While being able to store sets of fingerings might be useful, it’s not fair to review the Travel Sax 2 as something it’s not really intended to be. Its audience is budding and experienced sax players, and as a basic wind controller it gets an A because of its excellent feel.
As a MIDI breath controller
As with all MIDI CCs (continuous controllers), you can make synths very expressive by using your breath as a real-time substitute for static programmed envelopes. Typically, you’d assign it to amplitude and filters to control the volume and brightness of a sound, but of course there are many other possibilities.
This is nothing new. The Yamaha DX7 had an input for their BC1 breath controller when it came out in 1983, for example.
If you just blow into the Travel Sax 2 without fingering anything, it sends a C#4 (along with the breath and velocity data, although you’d probably want to turn off velocity in the app for this application). So using this wind controller just as a breath controller – that is, you play notes on a keyboard (or other controller) while blowing into it – requires that you filter out C#4 notes in your DAW.
In Logic Pro, for example, that’s really easy to do in the Environment. The Travel Sax’ MIDI input is cabled to a Transformer object that’s set to filter all notes. Other DAWs have different ways to filter the input, and of course this would work to use any wind controller as a breath controller.

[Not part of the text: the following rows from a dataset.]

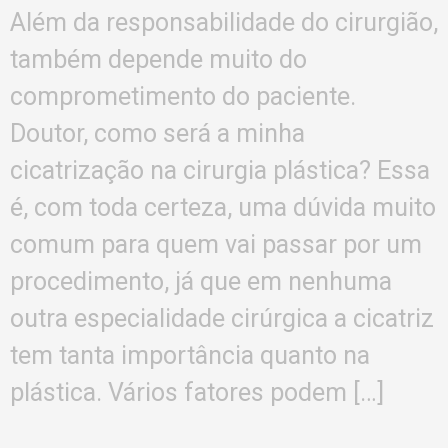
Além da responsabilidade do cirurgião,
também depende muito do
comprometimento do paciente.
Doutor, como será a minha
cicatrização na cirurgia plástica? Essa
é, com toda certeza, uma dúvida muito
comum para quem vai passar por um
procedimento, já que em nenhuma
outra especialidade cirúrgica a cicatriz
tem tanta importância quanto na
plástica. Vários fatores podem […]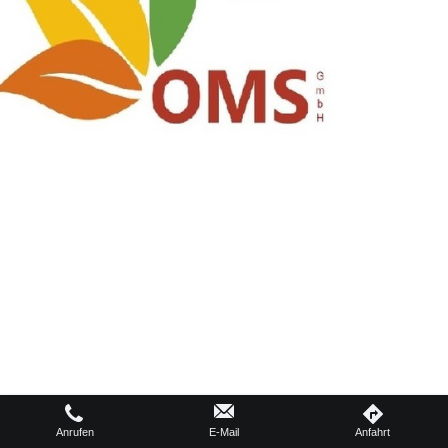
Anrufen
E-Mail
Anfahrt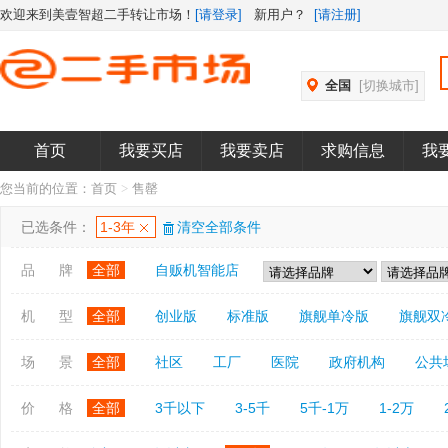
欢迎来到美壹智超二手转让市场！
[请登录]
新用户？
[请注册]
全国
[切换城市]
首页
我要买店
我要卖店
求购信息
我
您当前的位置：
首页
>
售罄
已选条件：
1-3年
清空全部条件
品 牌
全部
自贩机智能店
机 型
全部
创业版
标准版
旗舰单冷版
旗舰双
场 景
全部
社区
工厂
医院
政府机构
公共
价 格
全部
3千以下
3-5千
5千-1万
1-2万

I personally don’t find having a wind controller on a strap around my neck when using it as a breath controller cumbersome, in fact Odisei bills this as the lightest electronic sax available. But if it is an issue for you, one solution would just be some rubber tubing to lengthen the distance between the instrument and your mouth so you can put it down on a surface – bearing in mind that the tube itself could make it slightly less responsive.

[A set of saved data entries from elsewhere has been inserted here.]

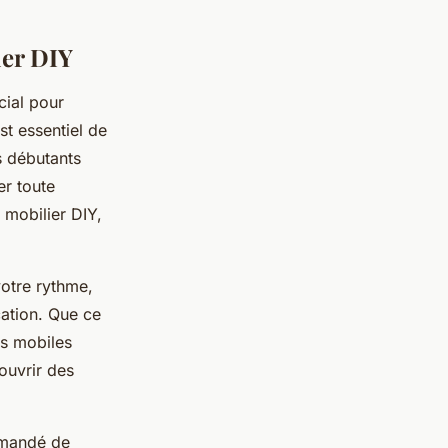
ier DIY
cial pour
 est essentiel de
s débutants
er toute
 mobilier DIY,
otre rythme,
cation. Que ce
ns mobiles
ouvrir des
ommandé de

In any case, everything good about using the Travel Sax 2 as a wind controller applies to using it as a breath controller. Its feel is just right.
Thus
You really have to try the Odisei Travel Sax 2 – and would assume the Travel Clarinet – to get how satisfying it feels in your hands. It’s very successful as a portable practice instrument, and it works well as a simple MIDI wind or just breath controller.